** Activity **
Please output, exactly and without pictures, the lines from the opening of the listing below through the line containing "Figure 16. Cross-section", both included.

** Information supplied **
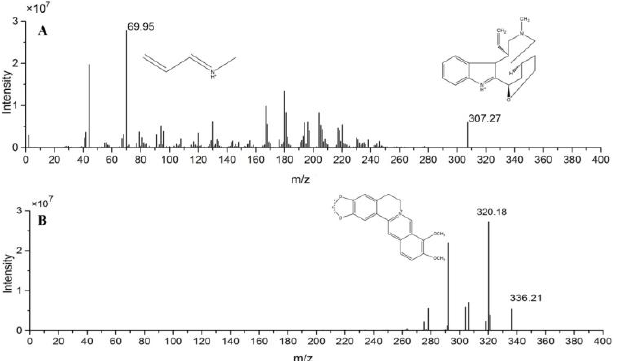
Figure 1. Chemical structures and full scan product ion of precursor ions of koumine (KM) ( A ) and IS ( B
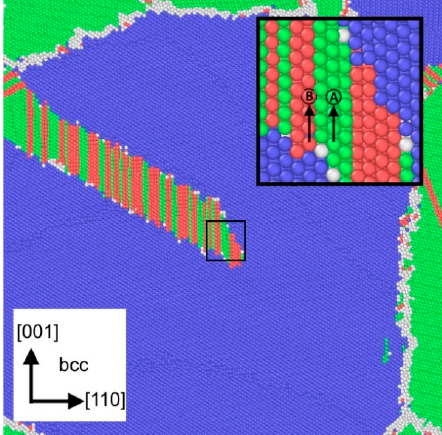
Figure 16. Cross-section of a lamella of the large grain by the bcc (110) plane at the strain 4.20%. Atoms with bcc, fcc, hcp, and uncertain nearest neighbor symmetry are shown in blue, green, red, and light gray, respectively.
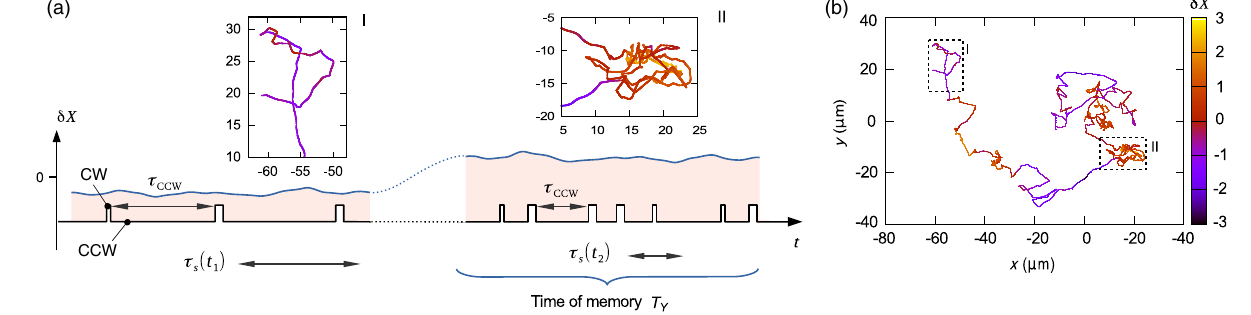
FIG. 5. Heuristic view of the behavioral variability model. (a) Timescales of the tumbling process and the CheY-P concentration governing them. The switching time τ s represents the local average of the stochastic run times τ relatively constant during the memory time T Y and evolves as a function of the normalized CheY-P concentration: δ X ¼ ð½ Y (cid:3) − ½ Y (cid:3)Þ = σ 0 Y . (b) 2D projection of the simulated 3D trajectory where the insets correspond to different levels of [ δ X ]: Inset I depicts a low CheY-P level, and inset II depicts a high CheY-P level.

** Task output **
Figure 1. Chemical structures and full scan product ion of precursor ions of koumine (KM) ( A ) and IS ( B
Figure 16. Cross-section of a lamella of the large grain by the bcc (110) plane at the strain 4.20%. Atoms with bcc, fcc, hcp, and uncertain nearest neighbor symmetry are shown in blue, green, red, and light gray, respectively.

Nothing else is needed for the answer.